Want To Believe

Stevie had eyes that never learned
the difference between what they saw
and what they wanted to see, which only earned
him repute as a flighty jabber-jaw.
Like that one time he saw an anaconda in the lake
which was only three carp, swimming snout to tail
as they fled fast away, not unlike a big snake
with the silhouette of their serpentine trail.
And that time he went running in pursuit
of Bigfoot on a fine Autumn day,
only it was a hunter in a Ghillie fur suit,
who loped like a gorilla as he went about his way.
And then there was that October night, full moon,
when the black werewolf appeared in the fog
and Stevie ran around, like a raving loon,
taking pictures of a neighbor’s shaggy dog.

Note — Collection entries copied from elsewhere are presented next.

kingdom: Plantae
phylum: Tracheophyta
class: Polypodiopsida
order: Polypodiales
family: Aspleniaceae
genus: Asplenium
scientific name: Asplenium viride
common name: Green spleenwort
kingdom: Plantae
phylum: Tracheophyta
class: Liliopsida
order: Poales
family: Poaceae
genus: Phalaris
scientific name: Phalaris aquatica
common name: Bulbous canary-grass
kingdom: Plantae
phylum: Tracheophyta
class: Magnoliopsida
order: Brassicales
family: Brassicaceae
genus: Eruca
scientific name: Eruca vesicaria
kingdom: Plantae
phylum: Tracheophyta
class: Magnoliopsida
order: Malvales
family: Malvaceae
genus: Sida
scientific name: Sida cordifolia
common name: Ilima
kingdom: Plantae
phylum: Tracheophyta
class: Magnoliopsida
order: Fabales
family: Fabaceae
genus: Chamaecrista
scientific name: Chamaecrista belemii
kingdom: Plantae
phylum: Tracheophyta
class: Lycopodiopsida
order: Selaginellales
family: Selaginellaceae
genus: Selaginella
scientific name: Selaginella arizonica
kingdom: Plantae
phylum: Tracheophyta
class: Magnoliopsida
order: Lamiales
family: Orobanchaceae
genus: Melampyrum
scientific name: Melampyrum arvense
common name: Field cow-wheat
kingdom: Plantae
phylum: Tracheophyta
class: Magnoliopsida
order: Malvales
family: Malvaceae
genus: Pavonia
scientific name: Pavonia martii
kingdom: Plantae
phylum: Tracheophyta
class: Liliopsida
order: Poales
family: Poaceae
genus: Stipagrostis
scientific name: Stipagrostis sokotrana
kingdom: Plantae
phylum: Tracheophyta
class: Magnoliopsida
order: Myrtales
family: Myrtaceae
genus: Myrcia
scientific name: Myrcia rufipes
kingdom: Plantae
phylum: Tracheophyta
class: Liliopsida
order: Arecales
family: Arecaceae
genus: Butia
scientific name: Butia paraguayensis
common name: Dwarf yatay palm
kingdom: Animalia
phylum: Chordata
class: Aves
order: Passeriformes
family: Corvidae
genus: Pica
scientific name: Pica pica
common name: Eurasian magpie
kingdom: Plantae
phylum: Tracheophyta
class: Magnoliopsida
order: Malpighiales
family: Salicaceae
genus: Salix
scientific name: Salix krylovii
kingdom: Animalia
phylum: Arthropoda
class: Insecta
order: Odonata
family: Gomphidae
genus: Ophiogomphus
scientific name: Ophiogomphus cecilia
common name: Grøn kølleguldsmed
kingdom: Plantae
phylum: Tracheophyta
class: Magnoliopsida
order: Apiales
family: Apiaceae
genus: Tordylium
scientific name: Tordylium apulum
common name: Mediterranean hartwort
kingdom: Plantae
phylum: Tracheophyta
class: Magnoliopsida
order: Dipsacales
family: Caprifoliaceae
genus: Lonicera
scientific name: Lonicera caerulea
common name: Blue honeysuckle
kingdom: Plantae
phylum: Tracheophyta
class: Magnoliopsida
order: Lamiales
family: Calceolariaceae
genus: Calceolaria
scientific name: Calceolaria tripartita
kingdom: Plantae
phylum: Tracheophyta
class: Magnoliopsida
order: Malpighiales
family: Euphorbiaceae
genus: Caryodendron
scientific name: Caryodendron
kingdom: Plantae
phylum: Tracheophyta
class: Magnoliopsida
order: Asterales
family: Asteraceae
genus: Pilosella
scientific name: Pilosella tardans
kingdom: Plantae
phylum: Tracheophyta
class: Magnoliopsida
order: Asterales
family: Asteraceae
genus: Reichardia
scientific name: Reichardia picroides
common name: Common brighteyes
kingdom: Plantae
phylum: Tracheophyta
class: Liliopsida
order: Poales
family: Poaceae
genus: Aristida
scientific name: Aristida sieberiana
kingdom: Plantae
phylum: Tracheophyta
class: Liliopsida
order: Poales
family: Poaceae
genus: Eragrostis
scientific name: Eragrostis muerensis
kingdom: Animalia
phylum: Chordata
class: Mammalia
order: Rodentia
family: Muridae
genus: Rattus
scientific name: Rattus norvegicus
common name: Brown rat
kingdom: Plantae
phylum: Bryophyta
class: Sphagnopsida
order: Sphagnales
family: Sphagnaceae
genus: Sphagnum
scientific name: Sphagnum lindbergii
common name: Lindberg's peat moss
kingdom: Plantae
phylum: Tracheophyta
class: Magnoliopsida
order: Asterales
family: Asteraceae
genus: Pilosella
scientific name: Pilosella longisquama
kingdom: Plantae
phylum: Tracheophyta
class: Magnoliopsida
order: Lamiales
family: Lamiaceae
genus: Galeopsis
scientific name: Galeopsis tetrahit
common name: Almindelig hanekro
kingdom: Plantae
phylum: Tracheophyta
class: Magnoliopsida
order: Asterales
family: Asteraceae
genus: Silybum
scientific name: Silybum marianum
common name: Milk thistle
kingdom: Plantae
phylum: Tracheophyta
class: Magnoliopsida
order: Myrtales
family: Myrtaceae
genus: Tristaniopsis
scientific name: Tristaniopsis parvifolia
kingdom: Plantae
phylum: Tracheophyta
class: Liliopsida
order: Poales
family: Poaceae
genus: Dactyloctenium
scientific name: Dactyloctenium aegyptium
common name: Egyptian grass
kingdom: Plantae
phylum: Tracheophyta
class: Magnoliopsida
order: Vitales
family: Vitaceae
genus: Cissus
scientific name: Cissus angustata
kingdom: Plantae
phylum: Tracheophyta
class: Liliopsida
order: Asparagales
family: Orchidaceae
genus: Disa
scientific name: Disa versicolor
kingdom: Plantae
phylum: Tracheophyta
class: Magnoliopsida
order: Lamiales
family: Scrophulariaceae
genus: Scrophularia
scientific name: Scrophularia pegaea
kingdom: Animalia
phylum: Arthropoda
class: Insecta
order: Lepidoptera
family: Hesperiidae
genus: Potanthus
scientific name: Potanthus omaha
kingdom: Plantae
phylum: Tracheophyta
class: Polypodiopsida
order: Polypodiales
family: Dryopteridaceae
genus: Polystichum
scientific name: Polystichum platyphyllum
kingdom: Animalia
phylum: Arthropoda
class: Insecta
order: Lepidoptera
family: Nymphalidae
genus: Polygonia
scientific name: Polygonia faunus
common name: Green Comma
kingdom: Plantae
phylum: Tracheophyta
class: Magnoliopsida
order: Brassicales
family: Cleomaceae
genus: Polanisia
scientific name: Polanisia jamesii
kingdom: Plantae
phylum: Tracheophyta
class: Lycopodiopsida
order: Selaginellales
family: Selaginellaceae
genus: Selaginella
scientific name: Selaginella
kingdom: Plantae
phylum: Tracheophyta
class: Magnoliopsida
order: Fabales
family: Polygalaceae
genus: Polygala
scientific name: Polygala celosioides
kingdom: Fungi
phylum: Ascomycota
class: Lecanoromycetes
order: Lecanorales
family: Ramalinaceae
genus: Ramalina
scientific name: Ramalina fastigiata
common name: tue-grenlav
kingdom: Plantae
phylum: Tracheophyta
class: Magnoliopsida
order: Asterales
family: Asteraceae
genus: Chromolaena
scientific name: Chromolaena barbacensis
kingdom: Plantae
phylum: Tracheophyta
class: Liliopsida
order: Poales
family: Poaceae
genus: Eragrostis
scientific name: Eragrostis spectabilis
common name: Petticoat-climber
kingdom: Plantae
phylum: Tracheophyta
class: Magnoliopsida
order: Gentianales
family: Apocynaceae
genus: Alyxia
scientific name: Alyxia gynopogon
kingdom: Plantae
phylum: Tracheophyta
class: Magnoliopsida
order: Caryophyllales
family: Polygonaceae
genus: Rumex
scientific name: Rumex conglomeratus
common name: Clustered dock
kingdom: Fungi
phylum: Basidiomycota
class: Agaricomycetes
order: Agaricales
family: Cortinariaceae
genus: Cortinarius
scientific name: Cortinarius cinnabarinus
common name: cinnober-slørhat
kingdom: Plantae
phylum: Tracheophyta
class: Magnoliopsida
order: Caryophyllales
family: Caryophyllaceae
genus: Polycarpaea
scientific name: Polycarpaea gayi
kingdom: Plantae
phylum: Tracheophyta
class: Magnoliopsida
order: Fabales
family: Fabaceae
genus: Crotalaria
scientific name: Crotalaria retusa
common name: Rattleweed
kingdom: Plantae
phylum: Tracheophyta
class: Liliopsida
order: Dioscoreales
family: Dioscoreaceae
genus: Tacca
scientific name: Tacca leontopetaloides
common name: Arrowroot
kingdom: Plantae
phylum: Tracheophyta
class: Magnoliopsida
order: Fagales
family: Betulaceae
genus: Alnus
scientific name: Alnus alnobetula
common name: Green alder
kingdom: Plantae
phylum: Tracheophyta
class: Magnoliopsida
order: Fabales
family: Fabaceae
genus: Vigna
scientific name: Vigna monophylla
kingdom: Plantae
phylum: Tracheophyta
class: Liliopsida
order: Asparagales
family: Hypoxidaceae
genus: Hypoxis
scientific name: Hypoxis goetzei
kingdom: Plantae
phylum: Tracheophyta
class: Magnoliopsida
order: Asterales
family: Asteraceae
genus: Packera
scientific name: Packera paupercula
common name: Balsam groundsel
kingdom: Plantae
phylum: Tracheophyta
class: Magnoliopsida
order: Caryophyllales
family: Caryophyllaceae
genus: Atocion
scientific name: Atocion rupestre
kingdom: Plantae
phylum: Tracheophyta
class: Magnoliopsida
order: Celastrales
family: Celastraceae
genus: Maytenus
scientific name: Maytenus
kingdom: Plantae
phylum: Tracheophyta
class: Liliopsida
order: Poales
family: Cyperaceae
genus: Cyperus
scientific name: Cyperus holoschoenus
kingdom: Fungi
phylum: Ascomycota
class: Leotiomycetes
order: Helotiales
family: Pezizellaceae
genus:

And what about when red and green lights
appeared above his house, on Easter Sunday,
and he thought aliens had set their advanced sights
on abducting him instead of landing on the runway?
And think of those cryptids he catalogued in his files
with their strange grunts and moans and high-pitched cries
that mimicked human speech in all of its wiles—
always at night, and always ending in exhausted sighs!
Also, there was that week with all of the drama
about ghosts in the church graveyard across the street
which he found out later was a full-sized diorama
of the Wisemen veiled behind a thin, backlit sheet.
And then came that one day when Stevie walked through
Jesus and Buddha and Muhammed and all the rest
crowding together outside his door to ask him who
he would believe in if he wished to be blest.
“Sorry,” Stevie said, “but I’m not fooling myself again.”
And on that day he left, without a backward glance
being none the wiser, nor more foolish, than any other men
who have ever risked pride for folly, certainty for chance.